EU: Poland and Hungary plant the recovery

Reader, if you don’t like European crises, go your way! Under the influence of Hungarian Viktor Orban and Jaroslaw Kaczynski, the strongman of Warsaw, the ambassadors of Hungary and Poland have carried out the veto threats wielded for months. The European recovery plan (750 billion euros) and the long-term European budget (2021-2027) are for the moment planted after a meeting of Coreperwhich took place on Monday, November 16, in the early afternoon. Technically, the Hungarian and Polish representatives are preventing the “own resources” decision which allows the Commission to finance the recovery plan like the long-term budget.
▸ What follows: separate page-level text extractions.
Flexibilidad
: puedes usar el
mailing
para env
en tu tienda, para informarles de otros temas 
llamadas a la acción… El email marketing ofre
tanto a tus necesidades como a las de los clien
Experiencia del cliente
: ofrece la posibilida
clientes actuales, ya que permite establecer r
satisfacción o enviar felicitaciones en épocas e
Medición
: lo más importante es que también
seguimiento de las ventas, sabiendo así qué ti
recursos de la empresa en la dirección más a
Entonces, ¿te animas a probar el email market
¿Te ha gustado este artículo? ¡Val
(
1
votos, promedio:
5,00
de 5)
The sticking point lies in the mechanism on the “rule of law”, which the EU intended to acquire for the first time. This mechanism (broken down into eight articles) would make it possible to make the payment of European funds conditional on compliance with a certain number of principles arising from the treaties, including the independence of the judiciary, the refusal of arbitrariness, the obstruction of investigations for corruption, etc. The planned procedure was fairly straightforward: the Commission assessed the situation and proposed a measure to the Council, which had to act by qualified majority. Therefore, Poland and Hungary could not have had a blocking minority on their own.

Warsaw and Budapest denounce “political blackmail”

For Budapest as for Warsaw (more particularly targeted for years), this mechanism badly conceals a “political blackmail” against two regimes which, in the name of a certain interpretation of Christian values, confront the liberal and Western doctrine of human values ​​resulting from Article 2 of the EU Treaty. In addition, Hungary recalls that it agreed, in July, at the European Council, for a minimum budget clause which conditions the payment of European funds to their effective use, without political interference. It considers that the addition of a “rule of law” clause is contrary to European law insofar as it circumvents Article 7 which already provides for a sanction mechanism. It would therefore be necessary to rewrite the treaties, which requires unanimity.The case is quite serious insofar as the Hungarian and Polish vetoes block the possibility for the Commission to proceed with the necessary loans on the financial markets in order to fuel the recovery plan and the drawing rights on the States for the European budget . Europe is never stingy with palaver, so today’s veto is far from being the last episode in the financial saga that began in the spring with the Covid-19 crisis …

Remember, originally the Netherlands, Sweden, Denmark, Austria and even Chancellor Merkel did not want to hear about a stimulus package that would be based on a common loan … And, ultimately, everyone came there. So the Polish and Hungarian veto is to be gauged against this precedent. Discussions will continue in the coming days to find an acceptable compromise. We are used to it: the European diplomatic gesture has been working this way from day one!There are several speakers around the table: first, a small group of rich little countries in the North (led by the Netherlands) who are more than tired of subsidizing the latest arrivals, in the East, who trample on the principles of transparency, tolerance, liberal democracy which the communist yoke has deprived them of for so long…; then, former communist dictatorships which, by freeing themselves from Soviet tutelage, aspire to regain full national sovereignty and who perceive the European treaties and their reciprocal constraints as a new leaden on their religious beliefs; in the middle, France and Germany who grumble without really knowing how to mend with each other, while claiming publicly from the camp of the rule of law.

Macron and Merkel will be on the bridge

But we must take into account a last protagonist: the European Parliament, temple of respect for the rule of law, which holds European values ​​as the supreme compass. Three parties make up its majority – the Christian Democrats, the Social Democrats, the Macronist Liberals of Renew. The Greens are part of it only episodically, but, on the rule of law, they step up to the plate with the other three.To find a compromise on the issue, everyone will have to do their part. The frugal and the European Parliament will be called upon in the coming weeks to temper their ardor. The Poles and the Hungarians, very dependent on European funds, will be subjected to all kinds of economic pressure to encourage them to calm things down. And, in the end, France and Germany will make calls in all directions for find a narrow path to the exit. The President of the Commission, Ursula von der Leyen, will observe, worried, this diplomatic ballet by repeating to all to preserve the common good: the post-Covid economic recovery that the so-called Next Generation EU plan is supposed to support.

A final reminder: Poland and Hungary cannot block the functioning of the EU because, when a European budget is rejected, the budget of the previous year is applied until an agreement is reached. On the other hand, the longer the political crisis lasts, the longer it will take for the funds from the recovery plan to be paid to regions and businesses. We should not hope for anything before spring, or even next summer, anyway… Each Member State will be running into debt on its own in the meantime.

The meeting of the 27 EU ambassadors.